Today's Climate: March 14-15, 2009

Cape Wind Wins State OK for Power Grid Connections (Mass High Tech)

Cape Wind, the proposal to build the nation's first offshore wind farm, cleared another regulatory hurdle last week, with a state board voting unanimously to grant approval of a "super permit" that combines 9 state and local permits needed to build the turbines.

Japan Unveils $5 Bln Green Loans for Asia at G20 (Reuters)

Japan has announced a $5 billion loan fund to help developing nations, hard hit by the global credit crisis, put in place solar power systems and other green infrastructure.

L.A. Solar Measure Could Still Win (Contra Costa Times)

Election officials say about 46,000 uncounted ballots cast in precincts across LA could alter the outcome of a controversial solar-energy measure, known as Measure B.

New Mexico House Approves Delay in Tougher Auto Emissions (AP)

New Mexico will delay implementing California's tough auto emission standards, set to go into effect in 2011, under a proposal approved by the state House of Representatives.

EPA Says Texas Leads Nation in Production of Coal Ash Waste (Dallas Morning News)

As the EPA moves toward controlling coal ash waste from power plants, a new study finds that Texas leads the nation in current and proposed production of the toxic debris.

Ships, Not Pipes, for CO2 Ocean Burial (Cleantech Group)

Danish shipping and oil company A.P. Moller-Maersk is investigating whether sea vessels can transport greenhouse gases for underwater storage more efficiently and more cheaply than pipes.

85% of the Amazon Rainforest May Be Lost Due to Global Warming (Mongabay.com)

Global warming could decimate up to 85% of the Amazon rainforest by 2150, according to new research to be published in the journal Nature Geoscience by the UK Met Office's Hadley Centre.

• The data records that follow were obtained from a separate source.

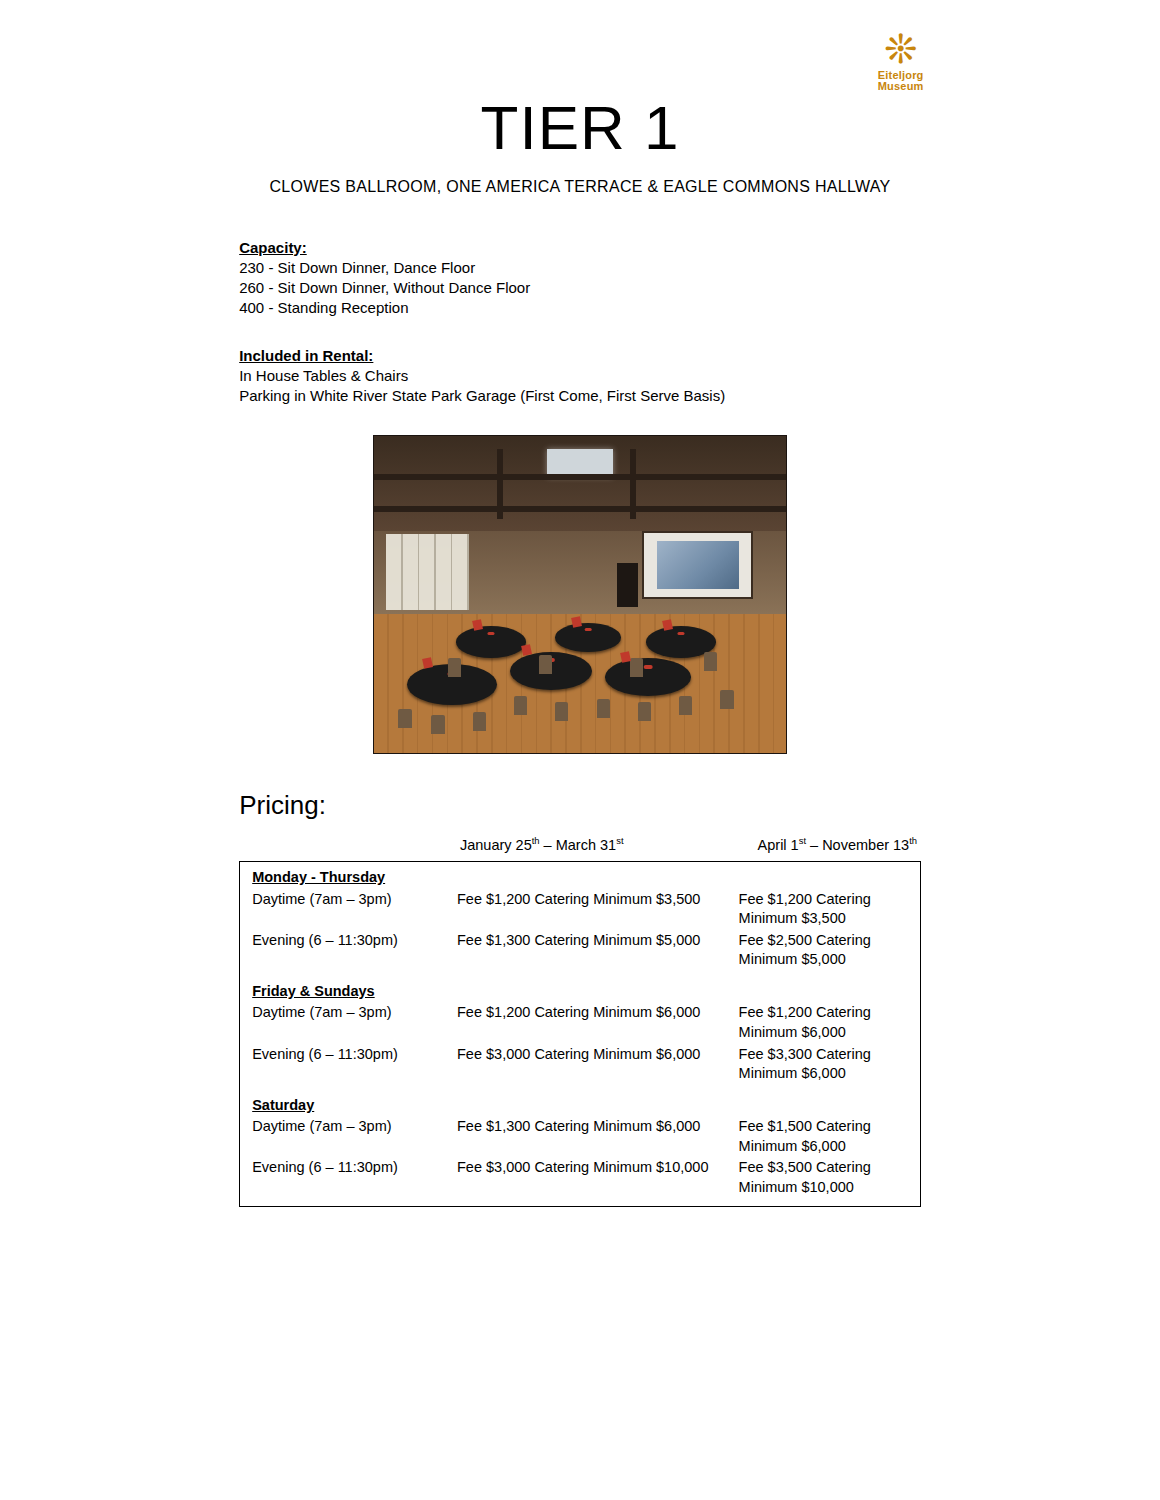❊ Eiteljorg
Museum
TIER 1
CLOWES BALLROOM, ONE AMERICA TERRACE & EAGLE COMMONS HALLWAY
Capacity:
230 - Sit Down Dinner, Dance Floor
260 - Sit Down Dinner, Without Dance Floor
400 - Standing Reception
Included in Rental:
In House Tables & Chairs
Parking in White River State Park Garage (First Come, First Serve Basis)
Pricing:
| | January 25 th – March 31 st | April 1 st – November 13 th |
| --- | --- | --- |
| Monday - Thursday | | |
| Daytime (7am – 3pm) | Fee $1,200 Catering Minimum $3,500 | Fee $1,200 Catering Minimum $3,500 |
| Evening (6 – 11:30pm) | Fee $1,300 Catering Minimum $5,000 | Fee $2,500 Catering Minimum $5,000 |
| Friday & Sundays | | |
| Daytime (7am – 3pm) | Fee $1,200 Catering Minimum $6,000 | Fee $1,200 Catering Minimum $6,000 |
| Evening (6 – 11:30pm) | Fee $3,000 Catering Minimum $6,000 | Fee $3,300 Catering Minimum $6,000 |
| Saturday | | |
| Daytime (7am – 3pm) | Fee $1,300 Catering Minimum $6,000 | Fee $1,500 Catering Minimum $6,000 |
| Evening (6 – 11:30pm) | Fee $3,000 Catering Minimum $10,000 | Fee $3,500 Catering Minimum $10,000 |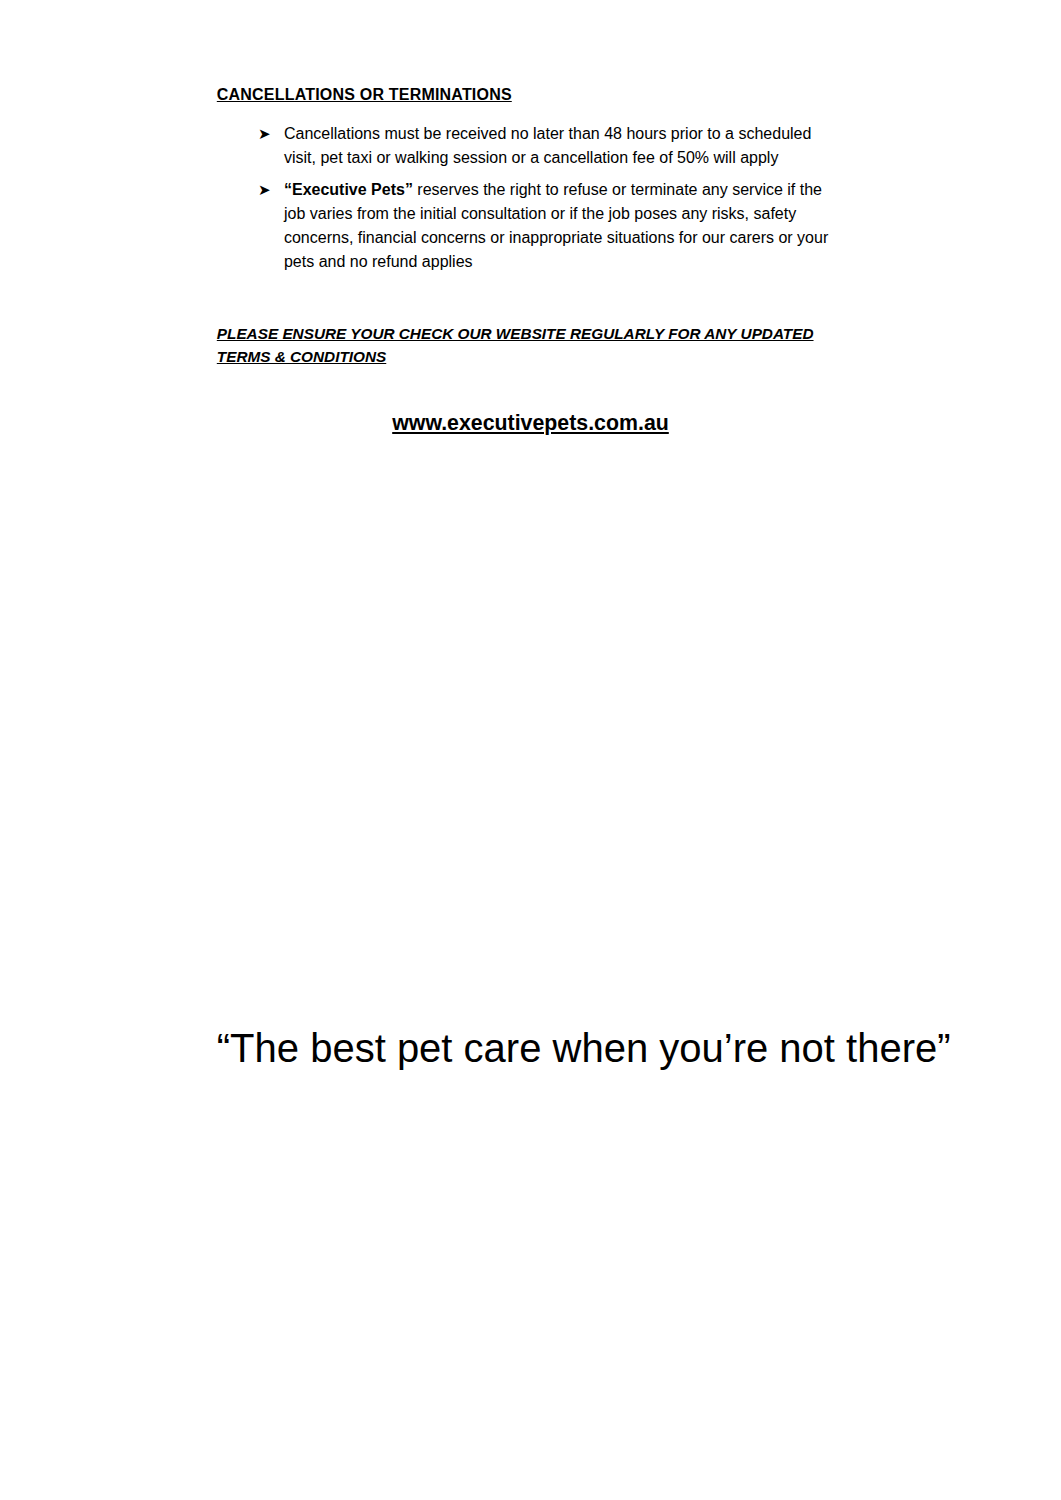CANCELLATIONS OR TERMINATIONS
Cancellations must be received no later than 48 hours prior to a scheduled visit, pet taxi or walking session or a cancellation fee of 50% will apply
“Executive Pets” reserves the right to refuse or terminate any service if the job varies from the initial consultation or if the job poses any risks, safety concerns, financial concerns or inappropriate situations for our carers or your pets and no refund applies
PLEASE ENSURE YOUR CHECK OUR WEBSITE REGULARLY FOR ANY UPDATED TERMS & CONDITIONS
www.executivepets.com.au
“The best pet care when you’re not there”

Bay Transportation Panel Supports Forcing Motorists to Report Mileage, Privacy Fears Aroused (Contra Costa Times)

A proposal to chart global warming emissions from California cars and trucks by requiring motorists to report odometer readings during annual vehicle registrations is meeting resistance from those worried about drivers' privacy.

Sioux Tribe Set to Reap a Whirlwind of Green Profit (The Observer)

The Cheyenne River Lakota Sioux Indians from South Dakota are poised to sign a $400 million deal with a big Boston energy firm to build a massive wind farm across their 1m-acre reservation.

As Oil and Gas Prices Plunge, Drilling Frenzy Ends (New York Times)

The number of oil and gas rigs deployed to tap new energy supplies across the country has plunged to less than 1,200 from 2,400 last summer, and energy executives say the drop is accelerating further.

Danish Port Aims To Be World's First 'Fossil-Fuel Free' City (AFP)

Denmark's northern port of Frederikshavn, a former naval base with a population of 25,000, has set a goal to be the first city in the world to run entirely on alternative energy by 2015.

Opinion: Carmakers Lobby Florida to Push Their Gas Guzzlers (Pensacola News Journal)

US automakers are spending big bucks on Tallahassee lobbyists who are doing their best to fight Gov. Charlie Crist's move to require more efficient cars.

Australia Oil Spill '10 Times Worse' (BBC News)

An oil spill along the coast of Queensland in north-east Australia is 10 times worse than originally thought, state authorities have said. They have also warned that the toxic sludge is carcinogenic and threatening wildlife.

Maldives Leader Vows to Make Country Carbon Neutral (AFP)

The Maldives will become the world's first carbon neutral country by fully switching to the use of renewable energy within a decade, President Mohamed Nasheed has pledged.